Re: test_kmod.sh fails with constant blinding

Eduard Zingerman <eddyz87@xxxxxxxxx> · Wed, 03 Jan 2024 00:39:21 +0200

On Tue, 2024-01-02 at 11:41 -0800, Yonghong Song wrote:
> On 1/2/24 9:47 AM, Eduard Zingerman wrote:
> > On Tue, 2024-01-02 at 08:56 -0800, Yonghong Song wrote:
> > > On 1/2/24 7:11 AM, Bram Schuur wrote:
> > > > Me and my colleague Jan-Gerd Tenberge encountered this issue in production on the 5.15, 6.1 and 6.2 kernel versions. We make a small reproducible case that might help find the root cause:
> > > > 
> > > > simple_repo.c:
> > > > 
> > > > #include <linux/bpf.h>
> > > > #include <bpf/bpf_helpers.h>
> > > > 
> > > > SEC("socket")
> > > > int socket__http_filter(struct __sk_buff* skb) {
> > > >     volatile __u32 r = bpf_get_prandom_u32();
> > > >     if (r == 0) {
> > > >       goto done;
> > > >     }
> > > > 
> > > > 
> > > > #pragma clang loop unroll(full)
> > > >     for (int i = 0; i < 12000; i++) {
> > > >       r += 1;
> > > >     }
> > > > 
> > > > #pragma clang loop unroll(full)
> > > >     for (int i = 0; i < 12000; i++) {
> > > >       r += 1;
> > > >     }
> > > > done:
> > > >     return r;
> > > > }
> > > > 
> > > > Looking at kernel/bpf/core.c it seems that during constant blinding every instruction which has an constant operand gets 2 additional instructions. This increases the amount of instructions between the JMP and target of the JMP cause rewrite of the JMP to fail because the offset becomes bigger than S16_MAX.
> > > This is indeed possible as verifier might increase insn account in various cases.
> > > -mcpu=v4 is designed to solve this problem but it is only available at 6.6 and above.
> > There might be situations when -mcpu=v4 won't help, as currently llvm
> > would generate long jumps only when it knows at compile time that jump
> > is indeed long.

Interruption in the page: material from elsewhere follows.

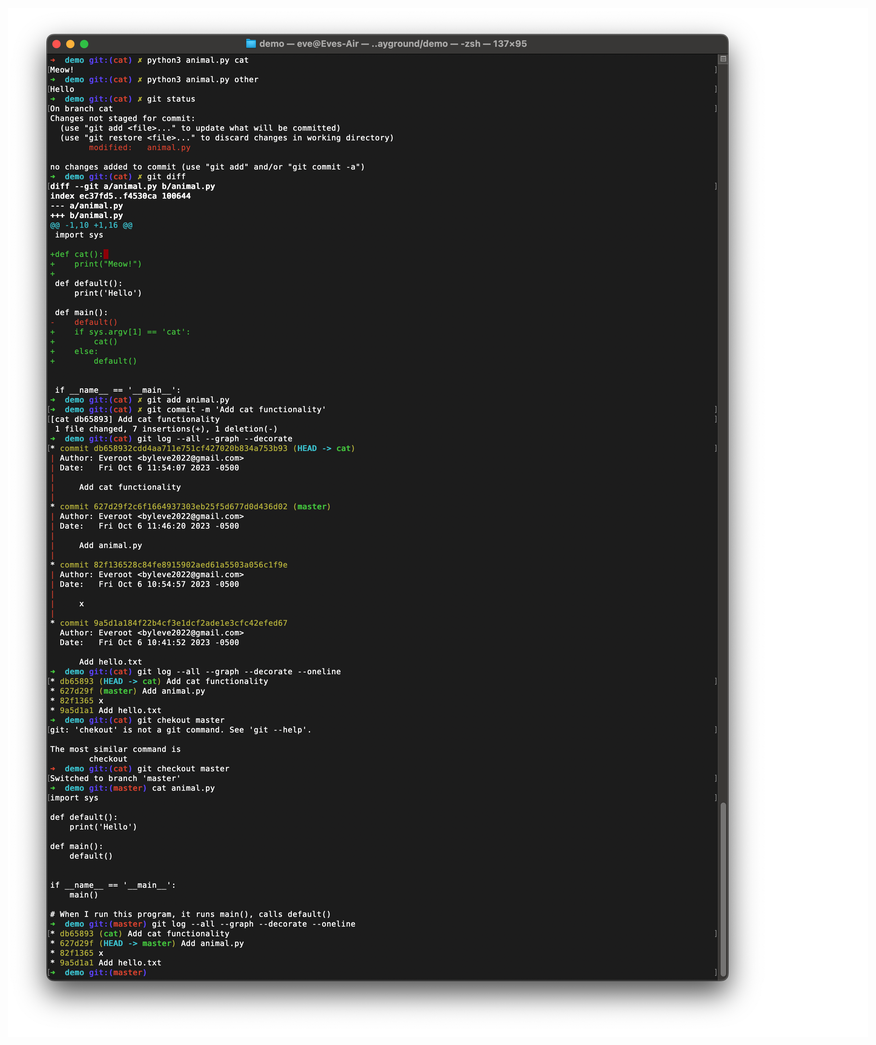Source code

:<img src="./Version Control (Git).assets/Screenshot 2023-10-06 at 11.57.28.png" alt="Screenshot 2023-10-06 at 11.57.28" />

However here constant blinding would probably triple
> > the size of the loop body, so for llvm this jump won't be long.
> > 
> > If we consider this corner case an issue, it might be possible to fix
> 
> This definitely a corner case. But full unroll is not what we recommended although
> we do try to accommodate it with cpuv4.
> 
> > it by teaching bpf_jit_blind_constants() to insert 'BPF_JMP32 | BPF_JA'
> > when jump targets cross the 2**16 thresholds.
> > Wdyt?
> 
> If we indeed hit an issue with cpuv4, I prefer to fix in llvm side.
> Currently, gotol is generated if offset is >= S16_MAX/2 or <= S16_MIN/2.
> We could make range further smaller or all gotol since there are quite
> some architectures supporting gotol now (x86, arm, riscv, ppc, etc.).
> 

I tried building this program as v3 and as v4 using the following
command line:

  clang -O2 --target=bpf -c t.c -mcpu=<v3 or v4> -o t.o

(I copied definitions of SEC and bpf_get_prandom_u32 from bpf_helper_defs.h).

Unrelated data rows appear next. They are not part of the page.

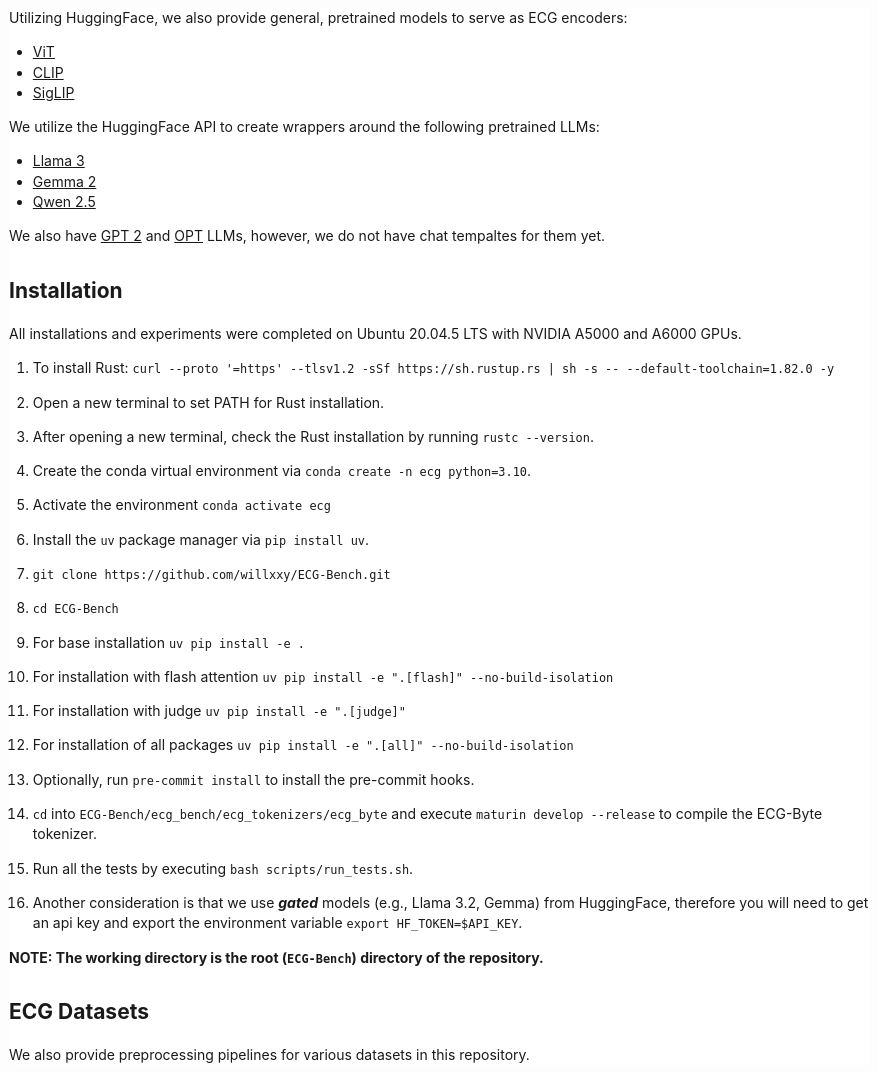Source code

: Utilizing HuggingFace, we also provide general, pretrained models to serve as ECG encoders:

- [ViT](https://arxiv.org/abs/2010.11929)
- [CLIP](https://arxiv.org/abs/2103.00020)
- [SigLIP](https://arxiv.org/abs/2303.15343)

We utilize the HuggingFace API to create wrappers around the following pretrained LLMs:

- [Llama 3](https://arxiv.org/abs/2407.21783)
- [Gemma 2](https://arxiv.org/abs/2408.00118)
- [Qwen 2.5](https://arxiv.org/abs/2412.15115)

We also have [GPT 2](https://cdn.openai.com/better-language-models/language_models_are_unsupervised_multitask_learners.pdf) and [OPT](https://arxiv.org/abs/2205.01068) LLMs, however, we do not have chat tempaltes for them yet.

## Installation <a name="installation"></a>
All installations and experiments were completed on Ubuntu 20.04.5 LTS with NVIDIA A5000 and A6000 GPUs.

1. To install Rust: `curl --proto '=https' --tlsv1.2 -sSf https://sh.rustup.rs | sh -s -- --default-toolchain=1.82.0 -y`

2. Open a new terminal to set PATH for Rust installation.

3. After opening a new terminal, check the Rust installation by running `rustc --version`.

4. Create the conda virtual environment via `conda create -n ecg python=3.10`.

5. Activate the environment `conda activate ecg`

6. Install the `uv` package manager via `pip install uv`.

8. `git clone https://github.com/willxxy/ECG-Bench.git`

9. `cd ECG-Bench`

6. For base installation `uv pip install -e .`

7. For installation with flash attention `uv pip install -e ".[flash]" --no-build-isolation`

8. For installation with judge `uv pip install -e ".[judge]"`

9. For installation of all packages `uv pip install -e ".[all]" --no-build-isolation`

10. Optionally, run `pre-commit install` to install the pre-commit hooks.

11. `cd` into `ECG-Bench/ecg_bench/ecg_tokenizers/ecg_byte` and execute `maturin develop --release` to compile the ECG-Byte tokenizer.

12. Run all the tests by executing `bash scripts/run_tests.sh`.

13. Another consideration is that we use ***gated*** models (e.g., Llama 3.2, Gemma) from HuggingFace, therefore you will need to get an api key and export the environment variable `export HF_TOKEN=$API_KEY`.

**NOTE: The working directory is the root (`ECG-Bench`) directory of the repository.**

## ECG Datasets <a name="data"></a>
We also provide preprocessing pipelines for various datasets in this repository.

With the following results:
- when built as v4 program can be compiled, gotol is generated and
  program can be loaded even when bpf_jit_harded is set:
  "echo 2 > /proc/sys/net/core/bpf_jit_harden"
  (as far as I understand this is sufficient to request constant blinding);
- when built as v3 clang exits with error message (both distro clang-16 and
  my local build for clang-18):
  "fatal error: error in backend: Branch target out of insn range"
  so I'm curious which flags were used by Bram.
- Also, program cannot be compiled when -g is specified:
  on my machine with 32G of RAM clang consumes all available RAM
  (w/o -g "only" 155Mb of RAM are used).